L’étude, menée en collaboration avec l’assistante Sophia Häfner en tant que premier auteur, a été réalisée à la fois sur des cerveaux de souris et des cellules souches humaines. Selon Anders H. Lund, cela fournit une forte indication que les résultats sont applicables à de nombreuses formes de vie.
Un petit changement avec des implications importantes
Les chercheurs ont commencé par examiner des cerveaux de souris à partir du stade fœtal et au-delà. Ils ont découvert que les ribosomes du cerveau changeaient tout au long du développement, ce qui suggère que des changements ribosomiques sont nécessaires pour un développement régulier.
Pour déterminer si la même chose s’applique aux humains, les chercheurs ont utilisé des cellules souches humaines, qui peuvent se différencier en de nombreux types de cellules différents trouvés dans le corps humain.
« Nous avons induit les cellules à se différencier en différents types de cellules et les avons suivis au cours du développement. Nous avons ensuite examiné si les ribosomes avaient changé, et en effet, nous avons observé qu’ils l’avaient fait », explique Anders H. Lund.
Les ribosomes ont un modèle spécifique avec 114 petites modifications chimiques. Ces modifications changent au cours de la différenciation cellulaire et, selon les chercheurs, pourraient former un code qui détermine quelles protéines le ribosome produit.
« Si nous supprimons une seule modification et différencions les cellules souches en cellules nerveuses, le ribosome produira différents types de cellules nerveuses que d’habitude. Ainsi, l’apparence du ribosome est essentielle pour ce que les cellules peuvent devenir avec le temps », explique Anders H. Lund et ajoute :
« De cette manière, nous avons démontré que le ribosome n’est pas seulement un » traducteur « passif de l’ARNm en protéine, mais qu’il a plutôt une fonction régulatrice active. »
Des traitements améliorés à l’avenir
Actuellement, il existe déjà des recherches considérables sur les cellules souches, axées sur la façon de créer des types spécifiques de cellules, telles que les cellules nerveuses. Ces nouvelles connaissances sont donc essentielles pour comprendre comment se développent les cellules de l’organisme. De plus, cela peut nous permettre de développer des traitements améliorés à l’avenir.
« Nos résultats suggèrent que nous pourrions être en mesure de mieux contrôler ce processus car nous en savons désormais plus sur ce qui régule la production de protéines spécifiques. Cela pourrait également éclairer les processus biologiques qui sont cruciaux pour le développement de types de cellules spécifiques.

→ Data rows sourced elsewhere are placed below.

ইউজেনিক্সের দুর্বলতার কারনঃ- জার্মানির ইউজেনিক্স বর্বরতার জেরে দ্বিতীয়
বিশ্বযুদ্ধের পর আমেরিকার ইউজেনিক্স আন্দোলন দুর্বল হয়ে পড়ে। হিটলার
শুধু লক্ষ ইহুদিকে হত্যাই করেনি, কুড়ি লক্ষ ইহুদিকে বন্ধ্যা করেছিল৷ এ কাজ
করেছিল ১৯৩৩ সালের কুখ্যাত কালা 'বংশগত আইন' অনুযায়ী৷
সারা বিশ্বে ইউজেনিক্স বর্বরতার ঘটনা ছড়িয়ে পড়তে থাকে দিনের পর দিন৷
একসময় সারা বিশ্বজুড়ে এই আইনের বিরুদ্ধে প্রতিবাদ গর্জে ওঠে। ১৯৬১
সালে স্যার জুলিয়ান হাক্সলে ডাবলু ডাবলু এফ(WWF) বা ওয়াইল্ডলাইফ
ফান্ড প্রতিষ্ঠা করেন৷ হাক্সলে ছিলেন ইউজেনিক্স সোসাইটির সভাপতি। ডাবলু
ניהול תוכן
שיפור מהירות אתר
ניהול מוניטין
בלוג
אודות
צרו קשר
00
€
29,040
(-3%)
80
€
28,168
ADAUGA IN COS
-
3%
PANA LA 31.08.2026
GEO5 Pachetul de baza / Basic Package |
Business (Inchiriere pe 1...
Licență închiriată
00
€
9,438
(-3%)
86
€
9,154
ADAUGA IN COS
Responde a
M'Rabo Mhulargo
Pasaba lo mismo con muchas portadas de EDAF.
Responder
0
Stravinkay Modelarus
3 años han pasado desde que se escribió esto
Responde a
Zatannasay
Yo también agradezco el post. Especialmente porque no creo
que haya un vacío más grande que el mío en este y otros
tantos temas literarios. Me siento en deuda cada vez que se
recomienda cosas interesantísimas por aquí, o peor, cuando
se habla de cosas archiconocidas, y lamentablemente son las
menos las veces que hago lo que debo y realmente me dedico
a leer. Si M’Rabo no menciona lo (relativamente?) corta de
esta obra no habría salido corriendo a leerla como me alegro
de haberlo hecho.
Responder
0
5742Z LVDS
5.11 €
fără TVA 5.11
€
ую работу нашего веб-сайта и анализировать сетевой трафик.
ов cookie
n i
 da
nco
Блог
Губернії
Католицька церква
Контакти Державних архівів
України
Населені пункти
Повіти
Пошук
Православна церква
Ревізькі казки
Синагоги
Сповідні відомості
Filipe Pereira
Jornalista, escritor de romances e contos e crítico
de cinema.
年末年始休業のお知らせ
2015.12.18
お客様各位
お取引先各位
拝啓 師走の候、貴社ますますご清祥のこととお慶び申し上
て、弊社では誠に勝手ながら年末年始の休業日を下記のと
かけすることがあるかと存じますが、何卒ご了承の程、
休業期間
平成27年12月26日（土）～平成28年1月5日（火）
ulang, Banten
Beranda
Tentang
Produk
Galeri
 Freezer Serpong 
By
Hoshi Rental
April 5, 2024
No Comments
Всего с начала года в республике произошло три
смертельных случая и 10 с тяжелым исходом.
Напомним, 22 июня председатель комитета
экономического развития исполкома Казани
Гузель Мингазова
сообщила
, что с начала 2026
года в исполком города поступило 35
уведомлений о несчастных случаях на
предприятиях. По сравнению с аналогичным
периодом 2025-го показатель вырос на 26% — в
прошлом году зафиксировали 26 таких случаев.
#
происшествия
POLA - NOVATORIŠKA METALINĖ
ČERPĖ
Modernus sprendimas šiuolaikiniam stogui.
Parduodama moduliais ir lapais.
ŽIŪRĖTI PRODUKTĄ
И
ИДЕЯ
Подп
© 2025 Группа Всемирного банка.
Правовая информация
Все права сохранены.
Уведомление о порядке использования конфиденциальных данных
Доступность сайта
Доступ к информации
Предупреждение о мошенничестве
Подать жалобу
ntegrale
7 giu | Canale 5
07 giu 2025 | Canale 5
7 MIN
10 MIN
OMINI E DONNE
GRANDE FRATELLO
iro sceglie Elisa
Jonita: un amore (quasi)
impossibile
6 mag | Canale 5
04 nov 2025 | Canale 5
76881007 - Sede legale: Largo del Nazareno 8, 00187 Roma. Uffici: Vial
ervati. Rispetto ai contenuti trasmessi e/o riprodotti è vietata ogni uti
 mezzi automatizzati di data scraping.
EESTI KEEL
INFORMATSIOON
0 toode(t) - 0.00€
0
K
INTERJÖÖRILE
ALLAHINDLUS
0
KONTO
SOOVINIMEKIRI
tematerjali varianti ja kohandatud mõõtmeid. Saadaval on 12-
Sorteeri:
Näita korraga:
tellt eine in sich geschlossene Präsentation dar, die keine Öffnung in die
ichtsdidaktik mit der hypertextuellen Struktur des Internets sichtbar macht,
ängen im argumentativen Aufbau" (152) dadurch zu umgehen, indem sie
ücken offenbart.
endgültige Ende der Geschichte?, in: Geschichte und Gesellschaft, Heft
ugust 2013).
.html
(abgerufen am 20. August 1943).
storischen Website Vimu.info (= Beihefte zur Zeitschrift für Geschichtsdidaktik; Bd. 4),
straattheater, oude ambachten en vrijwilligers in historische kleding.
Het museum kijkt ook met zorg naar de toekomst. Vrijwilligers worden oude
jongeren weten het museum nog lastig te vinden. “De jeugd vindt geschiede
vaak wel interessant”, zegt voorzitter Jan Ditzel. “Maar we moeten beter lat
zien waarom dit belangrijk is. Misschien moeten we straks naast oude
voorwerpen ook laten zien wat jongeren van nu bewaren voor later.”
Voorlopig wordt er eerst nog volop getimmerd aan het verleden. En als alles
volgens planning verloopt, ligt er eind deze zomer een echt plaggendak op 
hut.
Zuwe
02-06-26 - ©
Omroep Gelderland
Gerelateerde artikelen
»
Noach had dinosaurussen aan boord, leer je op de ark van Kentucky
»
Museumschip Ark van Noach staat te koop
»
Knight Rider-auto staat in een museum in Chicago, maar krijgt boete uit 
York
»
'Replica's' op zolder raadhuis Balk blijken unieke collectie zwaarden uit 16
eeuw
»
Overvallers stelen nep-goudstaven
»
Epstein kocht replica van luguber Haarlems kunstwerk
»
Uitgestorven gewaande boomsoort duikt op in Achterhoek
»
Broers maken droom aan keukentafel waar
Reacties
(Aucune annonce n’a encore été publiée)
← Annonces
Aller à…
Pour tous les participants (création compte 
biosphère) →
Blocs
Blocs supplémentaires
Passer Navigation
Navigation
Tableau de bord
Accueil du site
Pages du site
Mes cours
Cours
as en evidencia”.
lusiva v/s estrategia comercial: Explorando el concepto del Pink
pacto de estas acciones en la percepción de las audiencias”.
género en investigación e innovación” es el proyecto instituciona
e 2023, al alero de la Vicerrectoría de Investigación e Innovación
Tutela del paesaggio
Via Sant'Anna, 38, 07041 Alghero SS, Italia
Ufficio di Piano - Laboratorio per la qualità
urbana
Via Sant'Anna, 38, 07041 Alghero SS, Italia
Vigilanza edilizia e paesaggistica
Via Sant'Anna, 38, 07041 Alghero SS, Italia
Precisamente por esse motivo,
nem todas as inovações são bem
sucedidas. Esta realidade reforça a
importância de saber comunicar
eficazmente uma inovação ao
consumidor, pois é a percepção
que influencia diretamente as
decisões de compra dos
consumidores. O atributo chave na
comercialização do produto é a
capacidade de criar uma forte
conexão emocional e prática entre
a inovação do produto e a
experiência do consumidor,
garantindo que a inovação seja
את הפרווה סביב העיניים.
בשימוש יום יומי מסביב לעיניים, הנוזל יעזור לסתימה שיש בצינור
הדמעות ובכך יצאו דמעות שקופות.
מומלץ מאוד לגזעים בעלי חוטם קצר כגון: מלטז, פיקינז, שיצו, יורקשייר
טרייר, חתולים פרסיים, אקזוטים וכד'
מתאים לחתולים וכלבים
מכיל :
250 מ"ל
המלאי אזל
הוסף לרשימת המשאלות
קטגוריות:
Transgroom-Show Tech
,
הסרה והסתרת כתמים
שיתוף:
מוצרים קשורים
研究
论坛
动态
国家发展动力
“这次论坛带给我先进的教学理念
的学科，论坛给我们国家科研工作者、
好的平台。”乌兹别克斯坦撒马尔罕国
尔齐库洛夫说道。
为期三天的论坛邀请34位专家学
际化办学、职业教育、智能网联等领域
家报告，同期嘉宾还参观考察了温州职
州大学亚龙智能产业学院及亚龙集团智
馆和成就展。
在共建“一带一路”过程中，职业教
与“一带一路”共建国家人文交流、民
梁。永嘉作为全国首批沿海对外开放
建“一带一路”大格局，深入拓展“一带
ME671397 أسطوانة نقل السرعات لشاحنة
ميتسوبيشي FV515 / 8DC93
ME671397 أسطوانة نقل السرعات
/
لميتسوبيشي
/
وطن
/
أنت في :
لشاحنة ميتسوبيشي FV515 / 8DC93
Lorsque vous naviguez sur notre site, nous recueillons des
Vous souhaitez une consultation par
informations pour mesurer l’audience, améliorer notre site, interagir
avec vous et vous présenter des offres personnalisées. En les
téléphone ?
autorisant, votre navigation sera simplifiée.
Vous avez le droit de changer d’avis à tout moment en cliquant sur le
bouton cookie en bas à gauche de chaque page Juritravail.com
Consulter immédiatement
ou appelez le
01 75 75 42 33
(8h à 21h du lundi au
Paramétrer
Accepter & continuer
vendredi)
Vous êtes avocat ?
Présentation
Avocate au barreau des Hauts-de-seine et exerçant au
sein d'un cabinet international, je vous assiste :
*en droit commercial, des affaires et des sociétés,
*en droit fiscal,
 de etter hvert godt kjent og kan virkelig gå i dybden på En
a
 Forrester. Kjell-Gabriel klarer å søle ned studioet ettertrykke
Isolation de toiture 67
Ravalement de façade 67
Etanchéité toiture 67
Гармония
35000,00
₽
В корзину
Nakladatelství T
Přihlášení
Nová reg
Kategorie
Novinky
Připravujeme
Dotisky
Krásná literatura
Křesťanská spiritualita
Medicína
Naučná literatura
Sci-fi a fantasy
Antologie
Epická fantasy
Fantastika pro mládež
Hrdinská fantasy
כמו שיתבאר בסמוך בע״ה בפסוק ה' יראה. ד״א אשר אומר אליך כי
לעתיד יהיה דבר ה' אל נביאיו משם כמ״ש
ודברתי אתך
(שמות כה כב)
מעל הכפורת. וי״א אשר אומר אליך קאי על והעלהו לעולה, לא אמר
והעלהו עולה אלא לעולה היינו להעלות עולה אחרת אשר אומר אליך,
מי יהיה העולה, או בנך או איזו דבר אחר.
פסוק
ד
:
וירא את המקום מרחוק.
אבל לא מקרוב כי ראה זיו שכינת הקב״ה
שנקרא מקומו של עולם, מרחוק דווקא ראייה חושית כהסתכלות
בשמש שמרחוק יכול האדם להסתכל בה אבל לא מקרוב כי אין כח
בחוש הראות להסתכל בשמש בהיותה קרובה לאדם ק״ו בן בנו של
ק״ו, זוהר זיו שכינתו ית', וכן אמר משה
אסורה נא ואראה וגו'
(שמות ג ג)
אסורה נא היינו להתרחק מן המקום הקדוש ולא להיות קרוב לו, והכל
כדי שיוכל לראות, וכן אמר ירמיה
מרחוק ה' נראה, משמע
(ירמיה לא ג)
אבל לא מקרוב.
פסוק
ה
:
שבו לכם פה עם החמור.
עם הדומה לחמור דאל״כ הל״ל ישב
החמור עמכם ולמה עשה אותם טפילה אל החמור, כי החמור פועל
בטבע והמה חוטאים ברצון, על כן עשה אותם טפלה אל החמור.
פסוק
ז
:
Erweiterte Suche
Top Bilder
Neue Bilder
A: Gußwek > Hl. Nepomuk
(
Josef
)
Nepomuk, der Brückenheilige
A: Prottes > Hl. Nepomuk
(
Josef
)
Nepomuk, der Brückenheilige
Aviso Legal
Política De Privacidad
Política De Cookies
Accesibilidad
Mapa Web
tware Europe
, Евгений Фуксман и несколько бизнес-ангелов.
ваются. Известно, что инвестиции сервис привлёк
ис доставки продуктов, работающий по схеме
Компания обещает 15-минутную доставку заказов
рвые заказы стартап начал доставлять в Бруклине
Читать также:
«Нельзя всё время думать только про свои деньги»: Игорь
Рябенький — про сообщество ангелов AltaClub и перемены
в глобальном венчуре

Ces connaissances pourraient potentiellement être utilisées en médecine régénérative », déclare Anders H. Lund.
La médecine régénérative implique des traitements où des cellules saines sont transplantées chez les patients pour aider à rétablir la fonction normale du corps. Il peut être utilisé dans des maladies comme le diabète ou la maladie de Parkinson.
À l’avenir, ces découvertes pourraient également conduire à de meilleurs traitements contre le cancer.
« Tout a commencé lorsque nous avons observé que les ribosomes semblaient différents dans les cellules cancéreuses par rapport aux cellules saines. Lorsque les ribosomes sont différents, nous pouvons être en mesure de développer une substance qui peut se lier et éventuellement inhiber, ou paralyser, certains des ribosomes qui sont abondants dans les cellules cancéreuses. Cela pourrait offrir de nouvelles possibilités de traitement », explique Anders H. Lund.